Tyus, pastor of an Apostolic Faith congregation in Bedford, said she told denominational leaders in Virginia in 2002 about another young woman’s allegations of sexual abuse in the Jefferson church.
“They didn’t do anything, and I don’t know why. And now something must be done for the children under the control of that church,” Tyus said. “If I don’t stand up for what’s right now, how can I stand up before God?”
Tyus has several connections to the church debate.
She is the aunt of both Charles Keyes (the son of her brother Oree) and Ralph Clark (the son of her sister Audrey Clark).
Tyus also may be the last person outside the home to speak to Carolyn Clark before she died. She said Clark called her around 11 p.m.

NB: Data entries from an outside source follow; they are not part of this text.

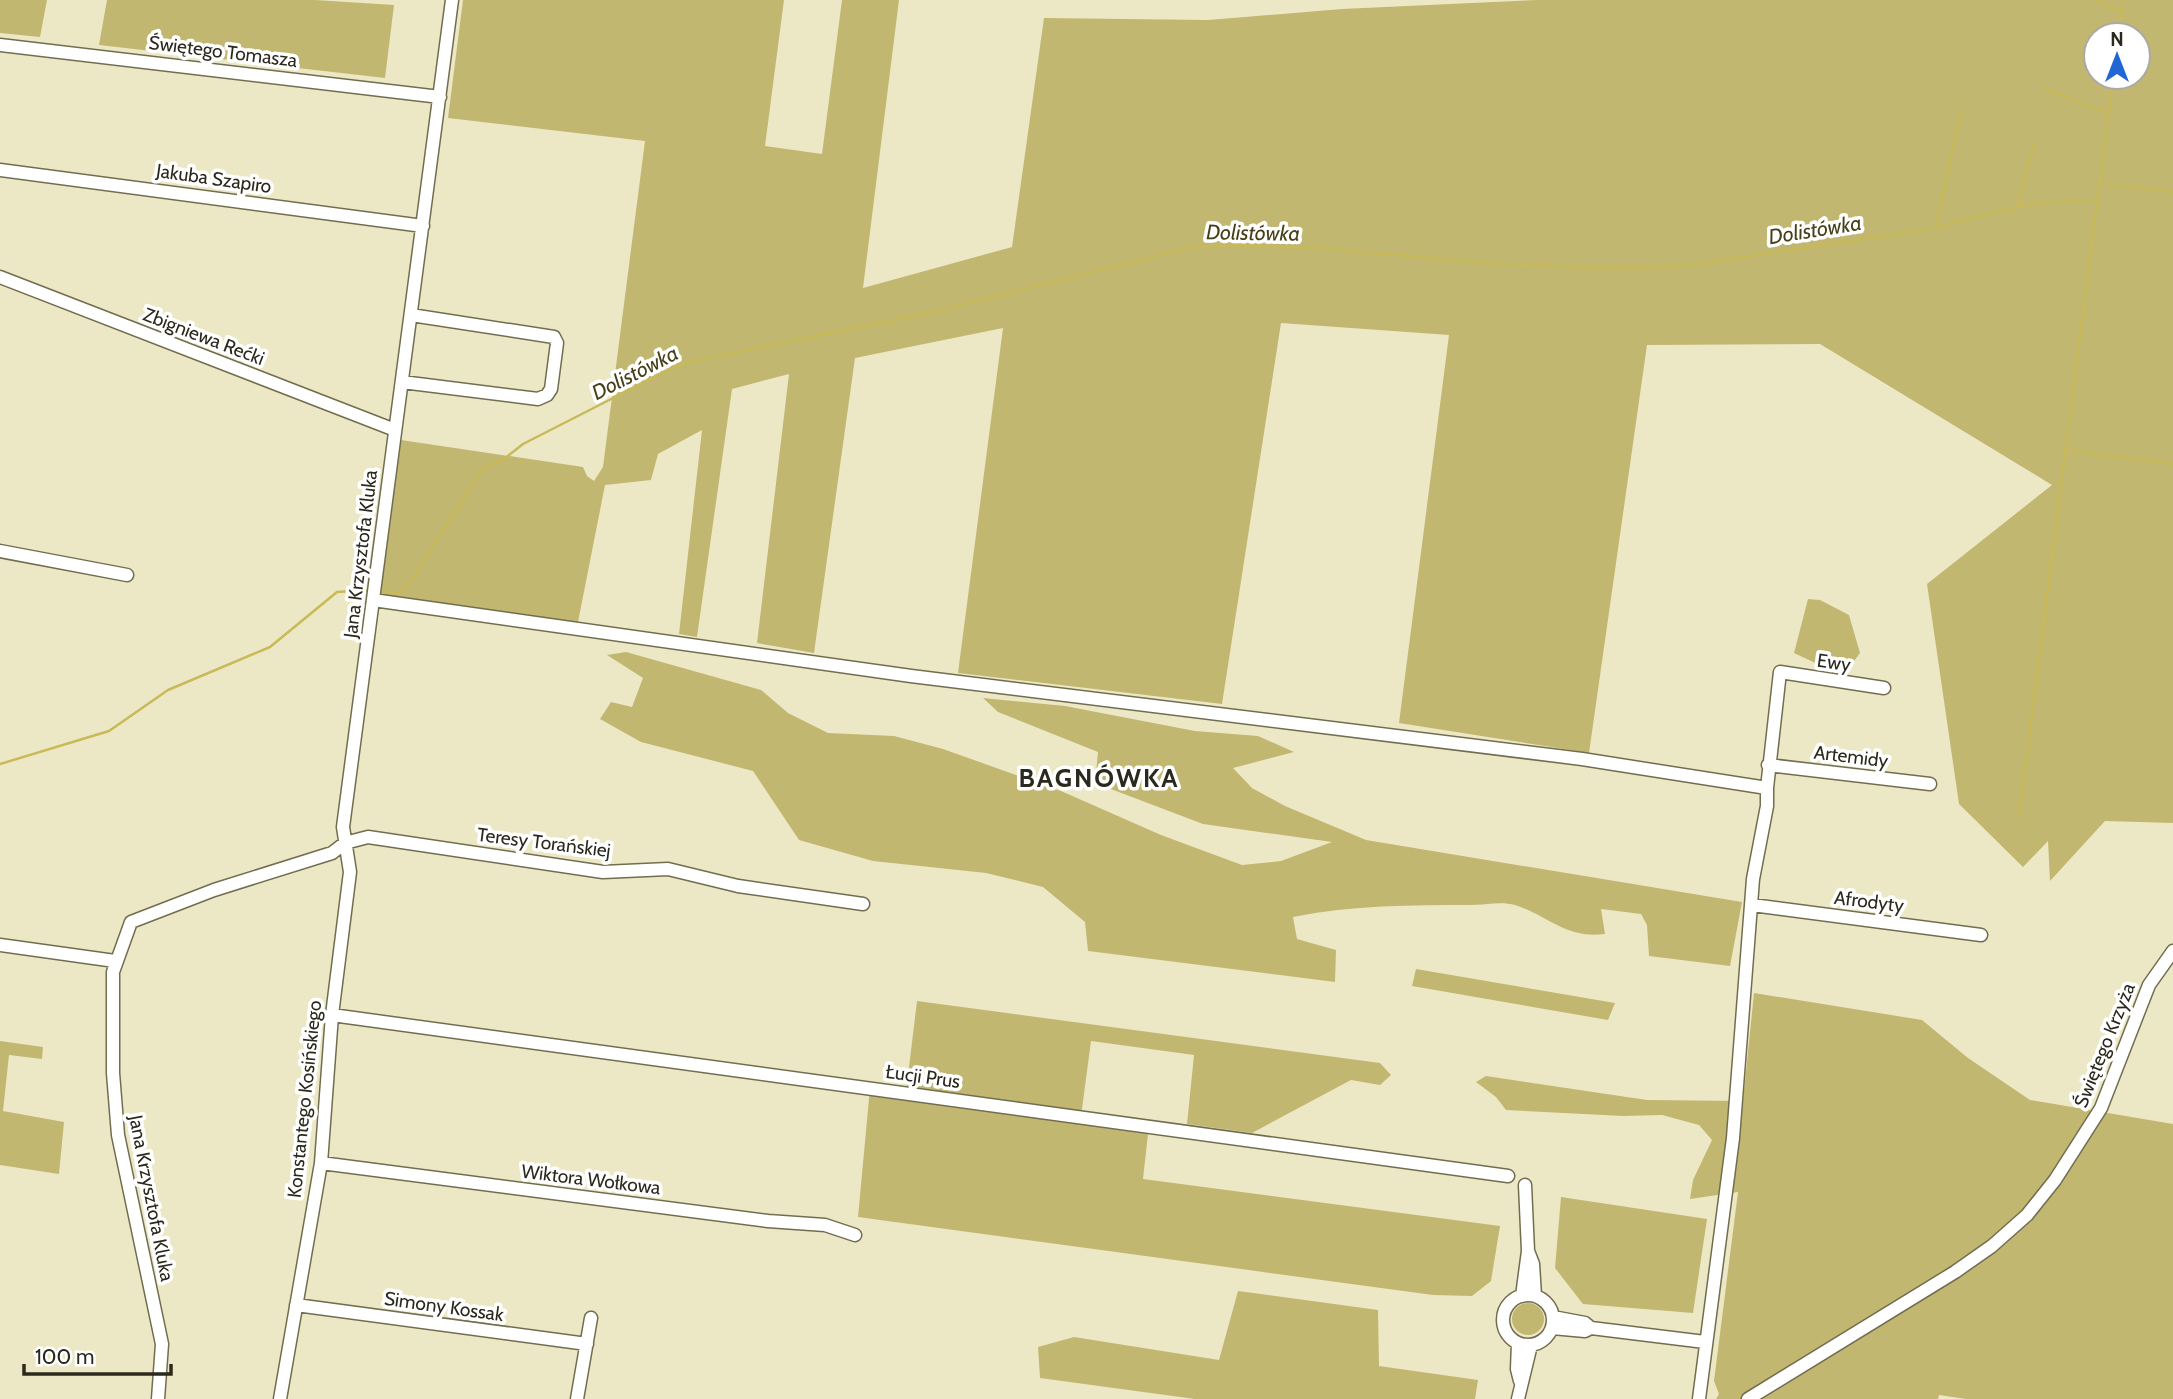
<svg xmlns="http://www.w3.org/2000/svg" width="2173" height="1399" viewBox="0 0 2173 1399" font-family="Cabin,sans-serif">
	<rect width="100%" height="100%" fill="#ece8c6"/>
	<!-- green -->
	<path fill="#c2b770" fill-rule="evenodd" d="M 0,0 L 47,0 L 40,37 L 0,33 Z
		M 107,0 L 315,0 L 394,5 L 385,78 L 99,45 Z
		M 463,0 L 784,0 L 765,146 L 822,154 L 842,0 L 899,0 L 863,288 L 1012,247 L 1044,18 L 1208,20 L 1342,9 L 1537,0 L 2173,0 L 2173,823 L 2105,821 L 2050,881 L 2048,841 L 2023,867 L 1959,804 L 1927,584 L 2052,485 L 1820,344 L 1647,345 L 1589,753 L 1399,723 L 1449,335 L 1281,323 L 1222,704 L 958,673 L 1003,328 L 855,358 L 814,653 L 757,643 L 789,374 L 732,389 L 697,637 L 679,634 L 702,430 L 658,454 L 651,480 L 605,485 L 578,622 L 380,599 L 401,440 L 583,467 L 587,476 L 594,481 L 603,467 L 645,141 L 448,118 ZM 2096,35 L 2138,35 L 2138,77 L 2096,77 Z
		M 1808,599 L 1820,600 L 1849,615 L 1860,653 L 1843,676 L 1794,653 Z
		M 626,652 L 761,690 L 788,713 L 828,733 L 894,736 L 943,749 L 1061,791 L 1161,835 L 1242,865 L 1281,861 L 1332,842 L 1203,824 L 1095,783 L 1098,752 L 998,712 L 983,698 L 1065,706 L 1195,731 L 1258,736 L 1294,752 L 1233,768 L 1252,788 L 1285,806 L 1366,840 L 1742,902 L 1730,966 L 1649,956 L 1647,925 L 1641,914 L 1601,909 L 1605,934 C 1565,939 1549,916 1515,905 C 1502,901 1484,905 1471,905 C 1412,905 1352,905 1293,917 L 1297,939 L 1336,950 L 1335,982 L 1088,951 L 1085,922 L 1043,887 L 986,873 L 873,861 L 799,840 L 753,771 L 641,742 L 600,719 L 611,702 L 632,707 L 643,678 L 607,655 Z
		M 1416,969 L 1615,1003 L 1608,1020 L 1412,986 Z
		M 1754,993 L 1922,1020 L 1968,1058 L 2030,1100 L 2173,1124 L 2173,1399 L 1966,1399 L 1939,1395 L 1938,1399 L 1716,1399 L 1719,1394 L 1714,1381 L 1738,1192 L 1690,1199 L 1693,1180 L 1712,1140 L 1699,1125 L 1662,1115 L 1623,1116 L 1506,1110 L 1496,1097 L 1476,1082 L 1486,1076 L 1647,1100 L 1743,1101 Z
		M 917,1001 L 1380,1063 L 1391,1075 L 1380,1085 L 1351,1080 L 1252,1133 L 1187,1124 L 1194,1055 L 1091,1041 L 1080,1124 L 1148,1134 L 1143,1179 L 1500,1226 L 1491,1281 L 1472,1296 L 1433,1295 L 858,1217 L 870,1088 L 906,1092 Z
		M 0,1041 L 43,1047 L 42,1059 L 9,1055 L 3,1111 L 64,1122 L 59,1174 L 0,1165 Z
		M 1561,1197 L 1707,1219 L 1693,1313 L 1583,1304 L 1555,1268 Z
		M 1238,1291 L 1378,1310 L 1379,1366 L 1478,1380 L 1475,1399 L 1195,1399 L 1040,1378 L 1038,1347 L 1074,1337 L 1219,1360 Z
		M1512 1319a16 16 0 1 1 32 0a16 16 0 1 1-32 0Z"/>
	<g fill="none" stroke-linecap="round" stroke-linejoin="round">
		<!-- stream -->
		<path stroke="#c8b959" stroke-width="2.5" d="M 2095,0 L 2121,12
			M 2119,35 L 2123,0
			M 2045,89 L 2108,113
			M 2100,184 L 2173,192
			M 2017,207 L 2034,144
			M 1936,227 L 1961,110
			M 2066,450 L 2173,464
			M 383,591 L 398,594 L 410,583 L 482,469 L 504,459 L 523,444 L 672,368 L 690,362 L 932,312 L 1189,248 L 1232,245 L 1316,248 L 1505,264 L 1592,268 L 1676,267 L 1930,229 L 2028,204 L 2098,200
			M 0,764 L 109,731 L 168,690 L 270,647 L 337,592 L 368,590
			M 2019,816 L 2113,77"/>
		<defs>
			<path id="minor" d="M 0,45 L 440,97
				M 0,170 L 423,226
				M 0,277 L 395,430
				M 402,382 L 538,399 L 547,395 L 551,389 L 557,343 L 554,337 L 411,315
				M 0,551 L 127,575
				M 373,600 L 911,676 L 1582,759 L 1767,788 L 1767,806 L 1753,879 L 1733,1138 L 1699,1399
				M 1768,765 L 1930,784
				M 1767,788 L 1780,672 L 1884,688
				M 1752,905 L 1981,935
				M 0,945 L 115,961
				M 332,1015 L 1508,1176
				M 321,1163 L 768,1221 L 825,1225 L 855,1235
				M 1528,1251 L 1533,1264 L 1535,1296
				M1503 1320a25 25 0 1 1 50 0a25 25 0 1 1-50 0Z
				M 1522,1296 L 1528,1251 L 1525,1185
				M 296,1305 L 587,1344
				M 1553,1317 L 1585,1323 L 1591,1328
				M 1552,1328 L 1585,1331 L 1591,1328 L 1705,1342
				M 1518,1343 L 1517,1369 L 1520,1381
				M 158,1399 L 162,1344 L 118,1135 L 113,1073 L 113,972 L 131,922 L 214,890 L 332,853 L 345,843 L 368,837 L 603,872 L 668,869 L 738,886 L 863,904
				M 280,1399 L 321,1163 L 332,1015 L 350,872 L 343,827 L 452,0
				M 577,1399 L 591,1318
				M 1518,1399 L 1531,1345
				M 1748,1399 L 1955,1272 L 1992,1246 L 2027,1215 L 2055,1180 L 2101,1108 L 2149,985 L 2173,951"/>
		</defs>
		<!-- minor casing -->
		<use href="#minor" stroke="#716d4f" stroke-width="15"/>
		<!-- minor -->
		<use href="#minor" stroke="#fff" stroke-width="12"/>
	</g>
	<g text-anchor="middle" stroke-width="7" stroke-linejoin="round" paint-order="stroke">
		<!-- street labels -->
		<g font-size="19" fill="#2b291d" stroke="#fff">
			<text transform="translate(223 51) rotate(7)" y="7">Świętego Tomasza</text>
			<text transform="translate(214 178) rotate(8)" y="7">Jakuba Szapiro</text>
			<text transform="translate(204 336) rotate(21)" y="7">Zbigniewa Rećki</text>
			<text transform="translate(360 554) rotate(-83)" y="7">Jana Krzysztofa Kluka</text>
			<text transform="translate(1834 662) rotate(8)" y="7">Ewy</text>
			<text transform="translate(1851 756) rotate(7)" y="7">Artemidy</text>
			<text transform="translate(544 842) rotate(7)" y="7">Teresy Torańskiej</text>
			<text transform="translate(1869 901) rotate(7)" y="7">Afrodyty</text>
			<text transform="translate(2104 1045) rotate(-68)" y="7">Świętego Krzyża</text>
			<text transform="translate(923 1076) rotate(8)" y="7">Łucji Prus</text>
			<text transform="translate(304 1099) rotate(-84)" y="7">Konstantego Kosińskiego</text>
			<text transform="translate(591 1179) rotate(7)" y="7">Wiktora Wołkowa</text>
			<text transform="translate(152 1198) rotate(79)" y="7">Jana Krzysztofa Kluka</text>
			<text transform="translate(444 1306) rotate(8)" y="7">Simony Kossak</text>
		</g>
		<!-- water labels -->
		<g font-size="21" font-style="italic" fill="#464017" stroke="#fff">
			<text transform="translate(1815 230) rotate(-9)" y="7">Dolistówka</text>
			<text transform="translate(1253 233) rotate(1)" y="7">Dolistówka</text>
			<text transform="translate(635 373) rotate(-27)" y="7">Dolistówka</text>
		</g>
		<!-- district labels -->
		<g font-size="26" font-weight="bold" letter-spacing="2" fill="#2b291d" stroke="#fff">
			<text x="1099" y="787">BAGNÓWKA</text>
		</g>
	</g>
	<!-- north arrow -->
	<g transform="translate(2117 56)"><circle r="33" fill="#ffffff" stroke="#aaa9a5" stroke-width="2"/>
	<path d="M0-5L12 26L0 18L-12 26Z" fill="#2167d3"/>
	<text y="-10" font-size="19" font-weight="bold" text-anchor="middle" fill="#2b291d">N</text>
	</g>
	<!-- scale -->
	<path d="M24 1364v10h147v-10" fill="none" stroke="#2b291d" stroke-width="3.5"/>
	<text x="35" y="1364" font-size="21" fill="#2b291d" stroke="#ffffff" stroke-width="5" paint-order="stroke">100 m</text>
</svg>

May 6, just hours before she was killed.
Tyus said Clark planned to leave for Virginia with relatives the next morning, taking the five youngest of her 13 children, but Clark was worried what might happen to her if the church found out.
“Carolyn told me that night that her husband was not himself, but that if she could get him away from that church, that she would be able to live with him,” Tyus said. “But she was afraid.”
Shaw said Wellspring became aware of the situation at Apostolic Faith in 1999 when former church member Ruth Chestnut contacted the agency.
Chestnut left the church in 1996, complaining that Bishop Oree Keyes was forcing children as young as 5 to work at a church-owned scrap yard.
Chestnut, 59, now of Williamsburg, Va., said she tried to expose the church then and is still trying to persuade two adult daughters and their 11 children to come back to Virginia.
One of Chestnut’s granddaughters also is married to the Clarks’ oldest son, Ralph Clark Jr., and is a member of the church.
Chestnut said that she filed a report with the Ashtabula County Children’s Services in 1999. Some of her grandchildren were temporarily placed in foster care during an investigation, but it resulted in no charges against her daughter or the church, she related.
“Right now, I’m very concerned about my grandchildren,” she said. “One of my daughters is in the inner circle with the pastor, so I don’t expect her to come out, but I’m worried about her kids.”
Chestnut said both Charles Keyes and his father, Oree Keyes, 82, restricted their congregation in similar ways.
“They controlled people,” she said. “No one could go anywhere without the bishop’s permission.”
Chestnut, who said her own father was a preacher, said she never bought into the Keyes’ teachings.
“I believe the Bible and firmly believe in God,” she said. “My faith is not shaken because of them, and there ain’t no need in me going to hell along with them.”
One church member, who would give only his first name as Frank, said the congregation has been in Jefferson for at least 50 years and has always been misunderstood.
“And that’s how long those rumors about us beatin’ our kids have been going on,” Frank said. “We’re raising our kids up in the Lord, and discipline is a part of that, but people always want to bring us down.”
But Hawn-Jackson insisted that it was a clearly frightened Carolyn Clark who came to her regarding the divorce and the church situation.
“She gave me documents: ‘In case I disappear,’ she said,” Hawn-Jackson said.
Hawn-Jackson said she urged Carolyn Clark to go somewhere safe immediately.
“But she said, ‘No, God has a plan for me, and I’m at peace and no longer afraid,’ ” the attorney said. “I really want her to be remembered as the ultimate Christian – died to save others and people in that church.”